U ponad 80 proc. pacjentów z rakiem prostaty stwierdza się wysoką ekspresję antygenu PSMA, białka obecnego głównie na komórkach nowotworowych, zwłaszcza w przerzutach, a rzadko w prawidłowych tkankach. To czyni PSMA idealnym celem dla terapii celowanych. „W przypadku raka prostaty dysponujemy bardzo dobrze zdefiniowanym celem molekularnym i sprawdzonym radioligandem – 177Lu-PSMA-617. Lutet dostarcza promieniowanie, które niszczy komórki raka, podczas gdy ligand precyzyjnie prowadzi go do komórek wykazujących ekspresję PSMA. Efekty zastosowania tej terapii, obserwowane w badaniach klinicznych i programach wczesnego dostępu, są bardzo przekonujące. Również w naszym ośrodku, gdzie zastosowaliśmy tę metodę u 11 chorych, obserwujemy w wielu przypadkach znaczący spadek PSA oraz zmniejszenie intensywności zmian w badaniach PET. Pacjenci są przez cały czas w trakcie leczenia i obserwacji, jednak mamy nadzieję, iż – podobnie jak w badaniach klinicznych – odpowiedzi te przełożą się na wydłużenie czasu przeżycia oraz dalszą poprawę jakości życia. Już teraz u części chorych widzimy zmniejszenie dolegliwości związanych z chorobą, co ma duże znaczenie dla ich codziennego funkcjonowania” – podkreśla prof. Handkiewicz -Junak.
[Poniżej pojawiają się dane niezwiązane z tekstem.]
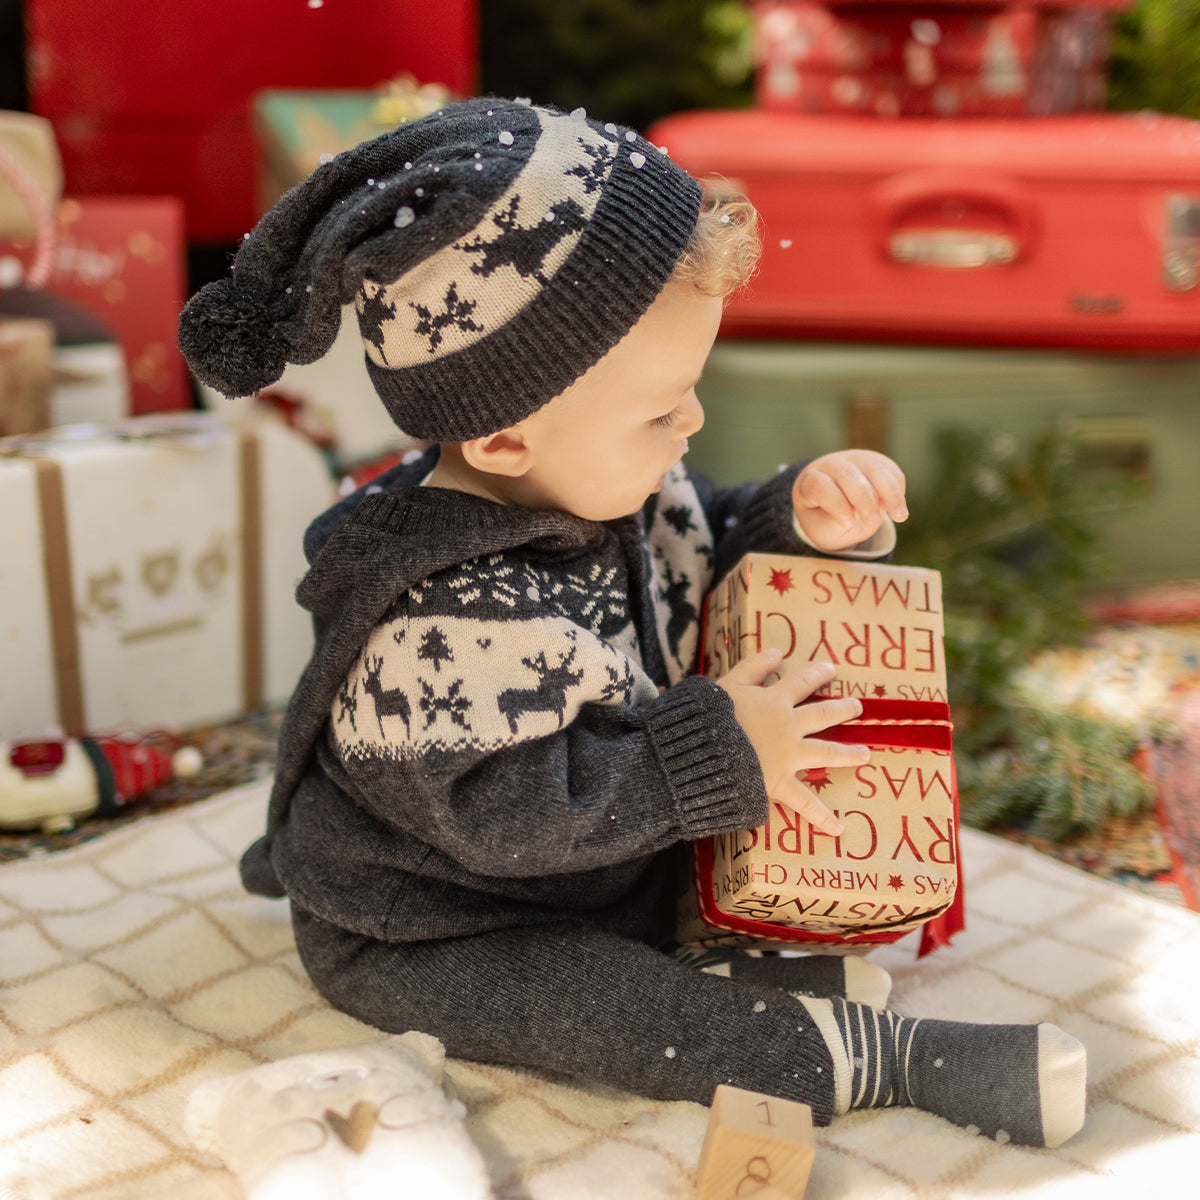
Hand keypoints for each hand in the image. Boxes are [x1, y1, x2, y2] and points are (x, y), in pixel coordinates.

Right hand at [716, 652, 868, 836]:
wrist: (703, 752)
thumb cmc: (710, 716)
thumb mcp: (728, 683)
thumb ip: (752, 667)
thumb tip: (776, 652)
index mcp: (774, 700)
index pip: (800, 683)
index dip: (817, 674)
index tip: (831, 669)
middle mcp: (788, 727)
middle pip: (822, 715)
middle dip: (842, 709)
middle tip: (858, 707)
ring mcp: (788, 756)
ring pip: (826, 752)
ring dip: (848, 753)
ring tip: (866, 754)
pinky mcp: (780, 783)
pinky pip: (804, 802)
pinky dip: (821, 816)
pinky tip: (838, 828)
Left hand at [793, 449, 907, 551]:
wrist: (834, 504)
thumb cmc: (825, 519)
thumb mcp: (824, 528)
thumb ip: (840, 522)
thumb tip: (868, 511)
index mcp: (810, 481)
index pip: (819, 486)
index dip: (836, 503)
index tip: (849, 522)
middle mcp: (831, 465)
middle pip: (848, 476)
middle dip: (864, 498)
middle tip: (872, 520)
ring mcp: (855, 459)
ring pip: (875, 469)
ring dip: (890, 493)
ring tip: (900, 516)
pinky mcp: (876, 461)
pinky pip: (892, 472)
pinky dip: (898, 491)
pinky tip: (897, 510)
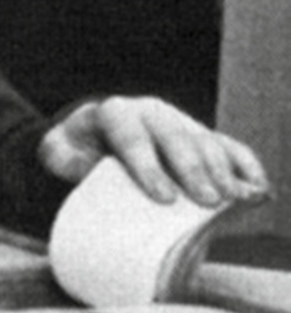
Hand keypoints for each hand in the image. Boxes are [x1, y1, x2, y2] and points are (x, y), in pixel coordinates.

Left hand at [40, 95, 271, 206]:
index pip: (130, 135)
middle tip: (207, 200)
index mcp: (113, 113)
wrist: (89, 141)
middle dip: (192, 169)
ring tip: (235, 199)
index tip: (164, 197)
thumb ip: (64, 160)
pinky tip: (257, 189)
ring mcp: (179, 122)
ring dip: (222, 171)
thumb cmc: (73, 153)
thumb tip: (84, 172)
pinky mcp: (201, 137)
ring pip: (204, 140)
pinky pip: (229, 147)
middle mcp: (149, 111)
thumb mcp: (56, 154)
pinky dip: (245, 166)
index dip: (147, 165)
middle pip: (174, 136)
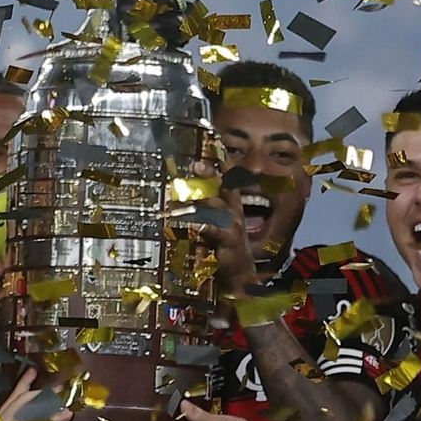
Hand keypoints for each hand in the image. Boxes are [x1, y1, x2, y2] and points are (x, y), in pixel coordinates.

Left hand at [184, 160, 256, 294]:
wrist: (240, 275)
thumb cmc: (225, 246)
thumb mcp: (216, 225)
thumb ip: (203, 210)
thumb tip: (179, 197)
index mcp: (233, 204)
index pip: (230, 178)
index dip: (222, 162)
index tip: (213, 145)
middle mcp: (234, 211)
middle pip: (224, 186)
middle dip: (211, 174)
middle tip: (195, 164)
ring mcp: (233, 225)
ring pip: (216, 206)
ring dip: (198, 199)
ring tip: (180, 195)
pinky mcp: (229, 240)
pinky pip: (213, 229)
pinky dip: (200, 225)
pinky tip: (188, 223)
Obecnie w Polsce terapia radioligandowa w raku prostaty jest dostępna jedynie w trybie ratunkowego dostępu do technologii lekowych. „Z perspektywy systemu RDTL jest narzędziem doraźnym, jednostkowym, administracyjnie obciążającym i trudnym do przewidywania finansowo. Program lekowy z jasno określonymi kryteriami kwalifikacji, monitorowania i rozliczania byłby zdecydowanie lepszym rozwiązaniem – zarówno dla pacjentów, jak i dla szpitali oraz płatnika. Mamy epidemiologiczne uzasadnienie, mamy dane kliniczne i doświadczenia innych krajów, mamy przemyślany dokument organizacyjny. Teraz potrzeba decyzji, by wprowadzić dedykowane świadczenia do prowadzenia RLT do koszyka świadczeń gwarantowanych i do standardu leczenia raka prostaty w Polsce. Jako środowisko klinicystów i koderów medycznych jesteśmy na ten krok przygotowani. A z punktu widzenia pacjentów każdy rok zwłoki oznacza utracone szanse na poprawę jego jakości życia pacjentów z zaawansowaną chorobą nowotworową” – mówi dr Michał Chrobot.